People were hungry. Why be restrained? The opera started at 5 p.m., ended at 9:30, and everyone was ready to eat. Very cleverly, Pavilion Catering stayed away from anything heavy and formal. Instead, in a tribute to the three cultures represented in the opera, there were mini-buffets with pastries and hors d’oeuvres from France, corned beef and soda bread from Ireland and meat and vegetable pies from England. Also, appropriate music for each country.

Perhaps even more than the opening of the opera season earlier this fall, the first night of “Tristan und Isolde” was considered an event. The people you’d expect were there: performers William Johns, who played Tristan, and Jonathan Mack; Placido Domingo (who will be conducting “Macbeth,” which opens Friday) and his wife, Marta; Don Franzen, who besides being on the Music Center Opera board of directors, is Domingo’s attorney and married to Dale Wendal, who will be appearing as YumYum in the production of “The Mikado” next year; Esther and Tom Wachtell; Jack Metz, who consulted on the vocals; the Mark Taper Forum’s Gordon Davidson.

Other Noteables

But also in the crowd, and certainly the most vocally exuberant about the evening, were people like British poet Sir Stephen Spender, actress Katherine Helmond, media personages Jim Giggins and Gary Franklin, and a heavy injection of art types like Joan Quinn (a gold crown in her fuchsia-streaked hair making her look like one of Wagner’s heroines), Don Bachardy, the County Museum of Art’s Stephany Barron and Richard and Dee Sherwood, Hockney’s New York representatives Andre Emmerich and Nathan Kolodner.

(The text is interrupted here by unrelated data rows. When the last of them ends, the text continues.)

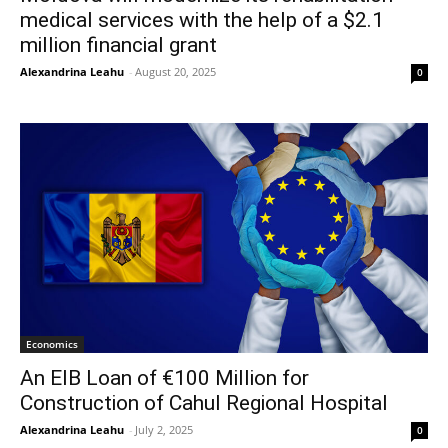
medical services with the help of a $2.1
million financial grant
Alexandrina Leahu
-
August 20, 2025
0
Economics
An EIB Loan of €100 Million for
Construction of Cahul Regional Hospital
Alexandrina Leahu
-
July 2, 2025
0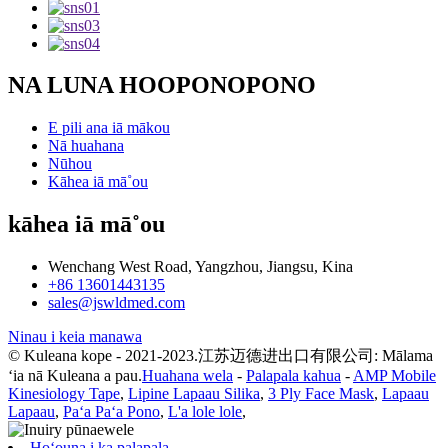
NA LUNA HOOPONOPONO
E pili ana iā mākou
Nā huahana
Nūhou
Kāhea iā mā˚ou
kāhea iā mā˚ou
Wenchang West Road, Yangzhou, Jiangsu, Kina
+86 13601443135
sales@jswldmed.com
Ninau i keia manawa
© Kuleana kope - 2021-2023.江苏迈德进出口有限公司: Mālama
ʻia nā Kuleana a pau.
Huahana wela
-
Palapala kahua
-
AMP Mobile
Kinesiology Tape
,
Lipine Lapaau Silika
,
3 Ply Face Mask
,
Lapaau
Lapaau
,
Paʻa Paʻa Pono
,
L'a lole lole
,
Hoʻouna i ka palapala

For brand-name glitterati, this was a quiet night. Glamour, yes, but conservatively so. Only a few festive red ties with tuxedos and one or two fedoras; lots of black dresses, both long and short with gold and silver glitter; minimal jewelry, but lots of furs.

Probably the name most whispered was also the most conspicuously incognito. Mikhail Baryshnikov, pale and slight in black jeans and an unmemorable sports jacket over shirt and dark tie, slipped in moments before curtain. He fidgeted through all three acts, then raced out just as the final curtain closed. He did not appear at the party. He had a date, a friend said.